* EXERCISE DATA:
__________________________________________________

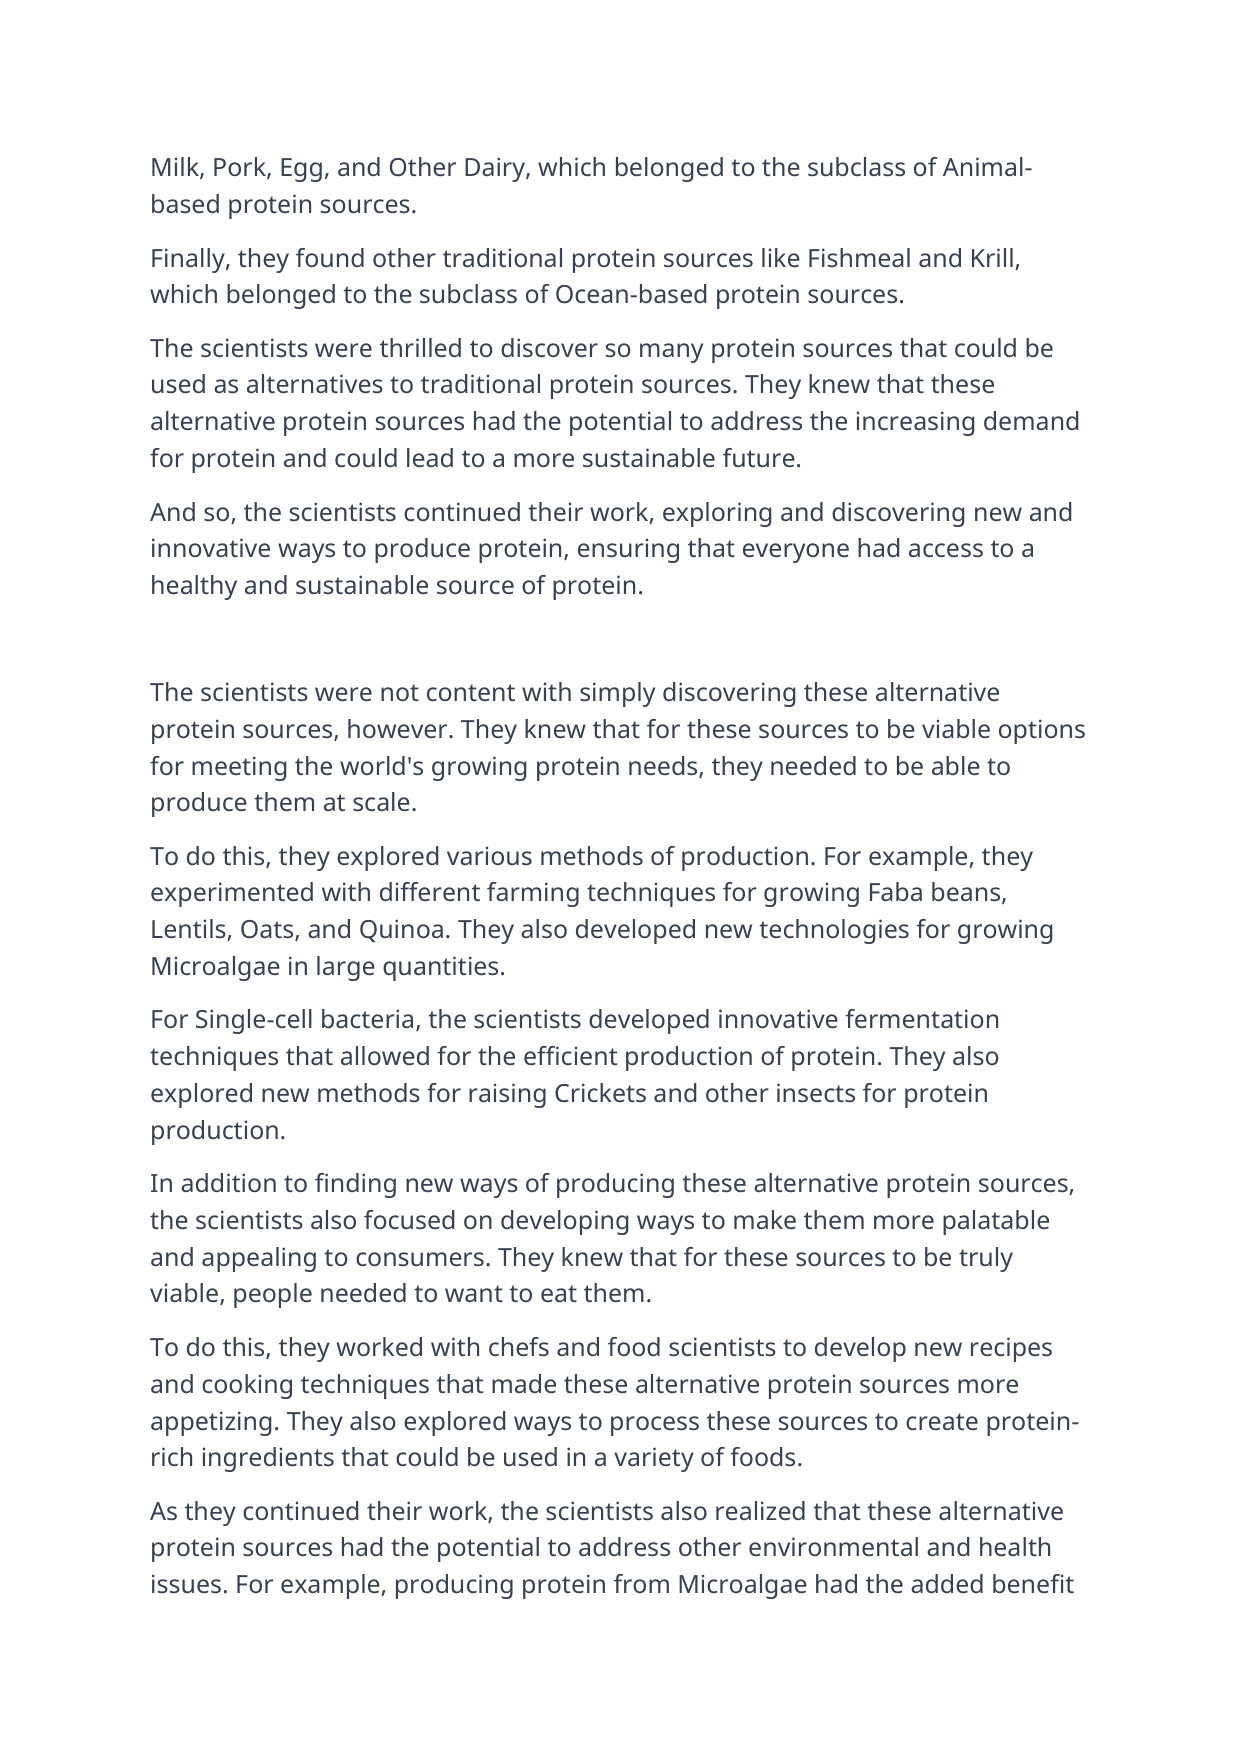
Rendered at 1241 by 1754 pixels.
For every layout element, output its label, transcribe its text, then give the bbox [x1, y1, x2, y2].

text Finally, they found other traditional protein sources like Fishmeal and Krill, which belonged to the subclass of Ocean-based protein sources. [150, 240, 1090, 311]
text The scientists were thrilled to discover so many protein sources that could be used as alternatives to traditional protein sources. They knew that these alternative protein sources had the potential to address the increasing demand for protein and could lead to a more sustainable future. [150, 330, 1090, 475]
text To do this, they worked with chefs and food scientists to develop new recipes and cooking techniques that made these alternative protein sources more appetizing. They also explored ways to process these sources to create protein-rich ingredients that could be used in a variety of foods. [150, 1329, 1090, 1474]
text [150, 150, 1090, 221]
text In addition to finding new ways of producing these alternative protein sources, the scientists also focused on developing ways to make them more palatable and appealing to consumers. They knew that for these sources to be truly viable, people needed to want to eat them. [150, 1166, 1090, 1310]
text To do this, they explored various methods of production. For example, they experimented with different farming techniques for growing Faba beans, Lentils, Oats, and Quinoa. They also developed new technologies for growing Microalgae in large quantities. [150, 838, 1090, 983]
text The scientists were not content with simply discovering these alternative protein sources, however. They knew that for these sources to be viable options for meeting the world's growing protein needs, they needed to be able to produce them at scale. [150, 674, 1090, 819]
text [150, 1493, 1090, 1601]
text For Single-cell bacteria, the scientists developed innovative fermentation techniques that allowed for the efficient production of protein. They also explored new methods for raising Crickets and other insects for protein production. [150, 1002, 1090, 1146]
text And so, the scientists continued their work, exploring and discovering new and innovative ways to produce protein, ensuring that everyone had access to a healthy and sustainable source of protein. [150, 494, 1090, 602]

__________________________________________________

* PROBLEM TO WORK ON: Restate word for word the lines from the line containing "text [150, 1493, 1090, 1601]" through the last line of the listing, inclusive, and nothing beyond them.

* RESULT BELOW:
text [150, 1493, 1090, 1601]
text For Single-cell bacteria, the scientists developed innovative fermentation techniques that allowed for the efficient production of protein. They also explored new methods for raising Crickets and other insects for protein production. [150, 1002, 1090, 1146]
text And so, the scientists continued their work, exploring and discovering new and innovative ways to produce protein, ensuring that everyone had access to a healthy and sustainable source of protein. [150, 494, 1090, 602]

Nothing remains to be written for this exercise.